Petroleum. In 1924 President Coolidge appointed an oil conservation board, saying: "The supremacy of nations may be determined by the possession of available petroleum and its products. . . . Over- production in itself encourages cheapness, which in turn leads to wastefulness and disregard of essential values." Fear of anti-trust prosecution has retarded oil curtailment in the U. S. In certain states there seems no legal way to coerce small producers. The Federal Oil Conservation Board has suggested a six-day refinery week; the American Petroleum Institute since its organization in 1920 has championed curtailment; California's law prohibiting the waste of natural gas has been a way to force reduced production. Now many oilmen hope the conception of an oilfield as a mutually owned unit will be the solution. Production by Royal Dutch-Shell has increased overproduction, but Sir Henry Deterding stoutly maintains he has reduced his production in proportion to U. S. curtailment.

Steel. Last week the European Steel Cartel renewed itself, but has abandoned an ambitious program, will concentrate on settling Franco-German differences. In the U. S. steelmen cooperate as shown in the recent price raise (TIME, Dec. 15). The fact that most steel companies are completely integrated units is beneficial.

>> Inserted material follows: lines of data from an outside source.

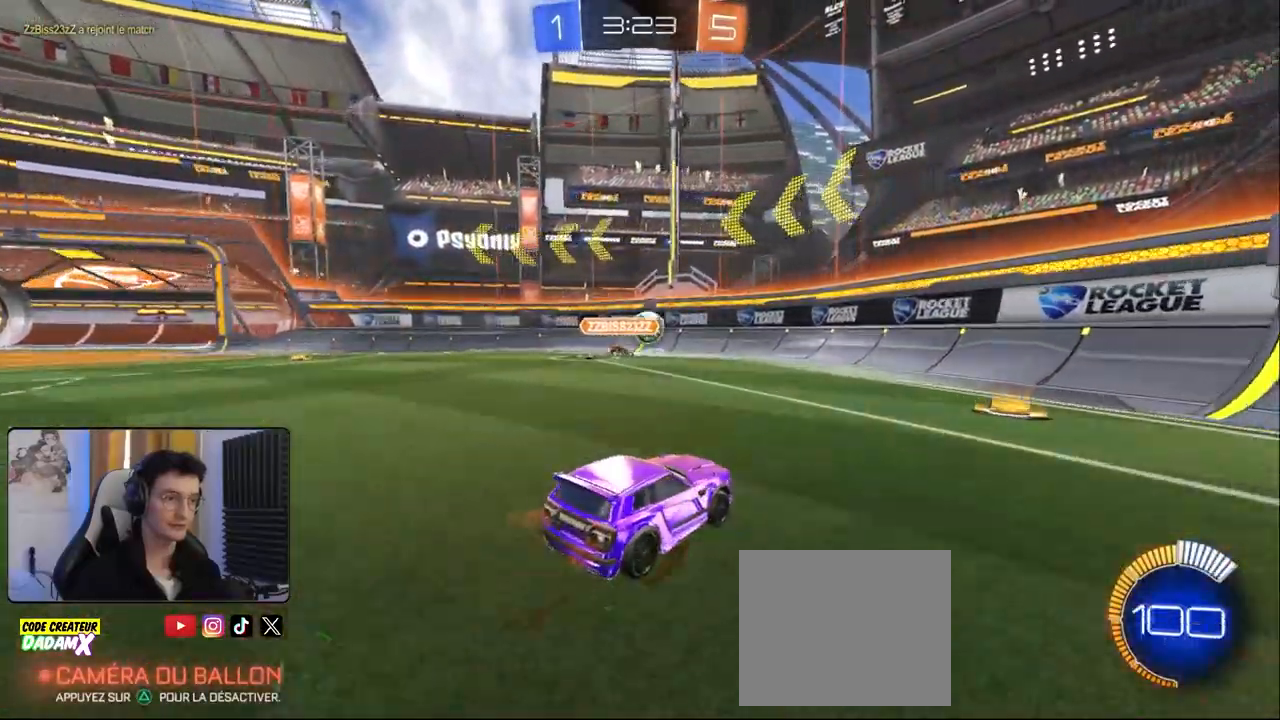
{"buttons": ["R2"], "left_stick": "down-left", "right_stick": "center", "events": [[117, "R1", "down"], [117, "left_stick", "right"], [383, "R1", "up"], [400, "left_stick", "center"], [483, "left_stick", "down-left"]]}
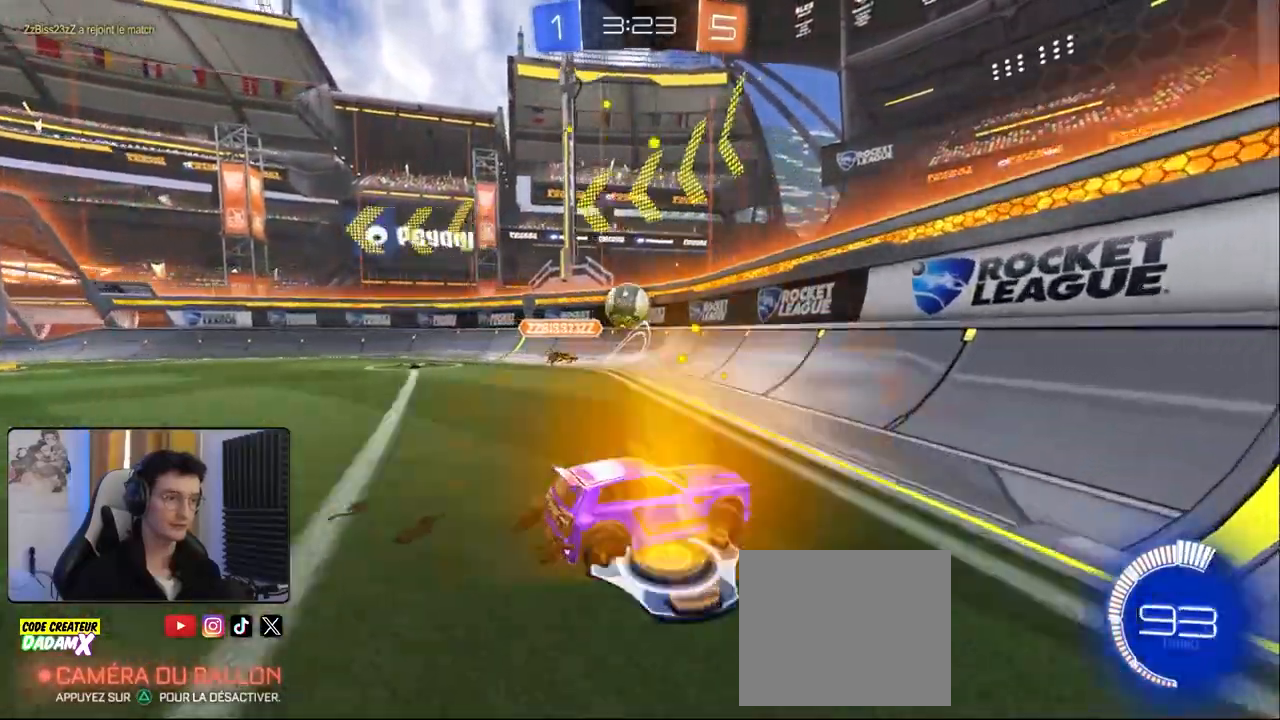
{"buttons": ["R2"], "left_stick": "down-left", "right_stick": "center", "events": [[83, "left_stick", "center"], [150, "left_stick", "down-left"], [217, "L2", "down"], [267, "R2", "up"], [317, "L2", "up"], [333, "L1", "down"], [350, "R2", "down"], [450, "L1", "up"]]}
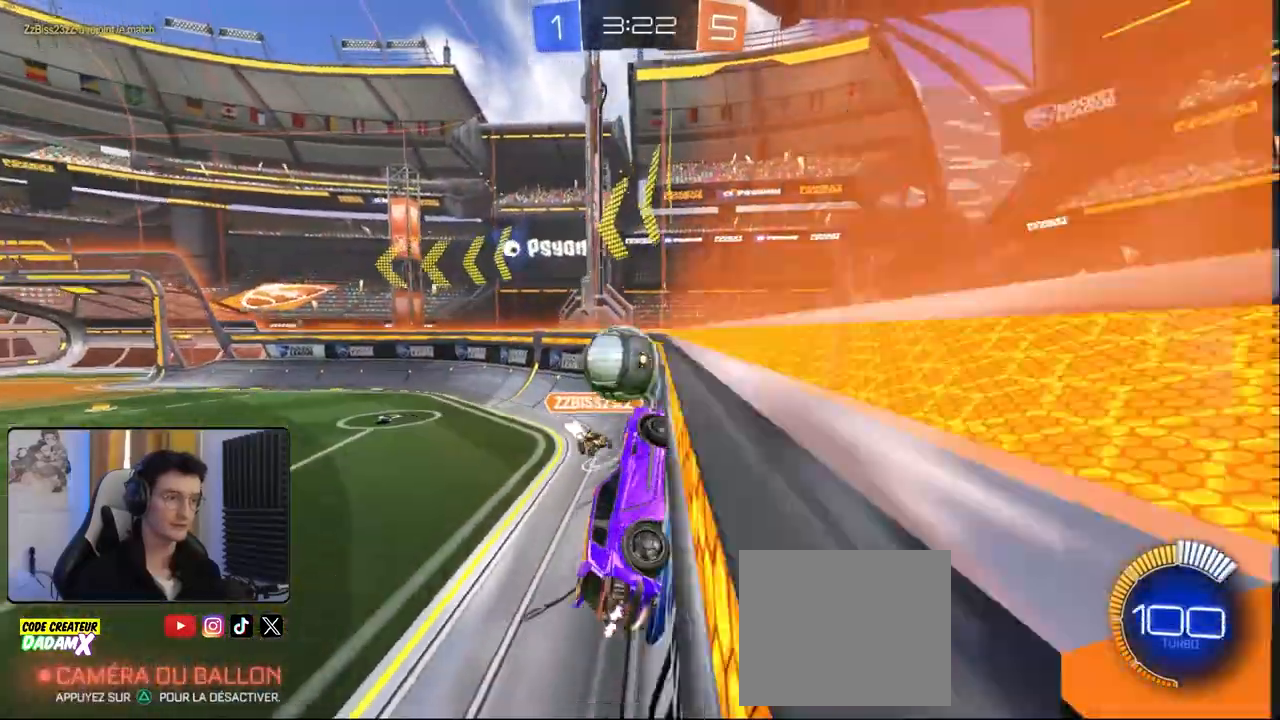
{"buttons": ["R1", "R2"], "left_stick": "left", "right_stick": "center"}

Copper. Many an effort has been made to stabilize the price of copper. Copper

Exporters, Inc. was formed in 1926 to fix the price of copper in Europe, and for a long time U. S. producers seemed to have a gentleman's agreement on price. In copper as in other U. S. industries, however, anti-trust laws prohibit definite price agreements. Copper producers now are attempting to curtail production, but the price was back last week to 10-c- after its recent jump from 9-c- to 12-c- (TIME, Nov. 24). The world copper situation is complicated by potential African production which may soon overbalance U. S. curtailment. Tin. Attempts to curb tin production have been hindered by the rivalry between Bolivia and the Far East, and the introduction of much modern equipment into the latter territory. In London last week the world's tin producers met, sought to limit production. Silver. An abrupt decline in silver has accompanied the drop in other metals, but this is due more to developments in the currency situation. Last week Irving Trust Co. blamed Great Britain for the drop in silver, saying it was caused by putting India on a gold standard. Causes? Great economists differ on the question of whether the World Depression was caused by the crash of U. S. stockmarkets, or whether the latter merely foresaw the business trend.* Similarly, an endless debate goes on concerning the problem of whether Over-Production was a cause of the Depression or has been merely accentuated by it. To industries already faced with Over-Production. the Depression has been an almost fatal blow. Oil consumption was nearing stability on a basis that allowed for an annual increase of 10%. The 1930 increase will be abnormal and the difference upsets all plans for stability. Too much competition seems to have been at the root of many cases of overproduction. Small competitors cannot afford to restrict output, prefer to sell by price-cutting. International competition has also been a major difficulty. And mechanical improvements have upset many an industry. Chadbourne. That smart Lawyer Chadbourne realizes sugar is in the same bowl with many another industry was shown in a speech he delivered at last week's Brussels meeting. "All industries," said he, "have transgressed good economic laws. . . . The capitalistic system is on trial. If you think the people who are running the industries of the world can by reason of this greed bring about such depressions as this and then not promptly take steps to mend them, no matter what the sacrifice to individuals may be, you are mistaken."

* Among those who blame Wall Street is Benito Mussolini (see p. 14).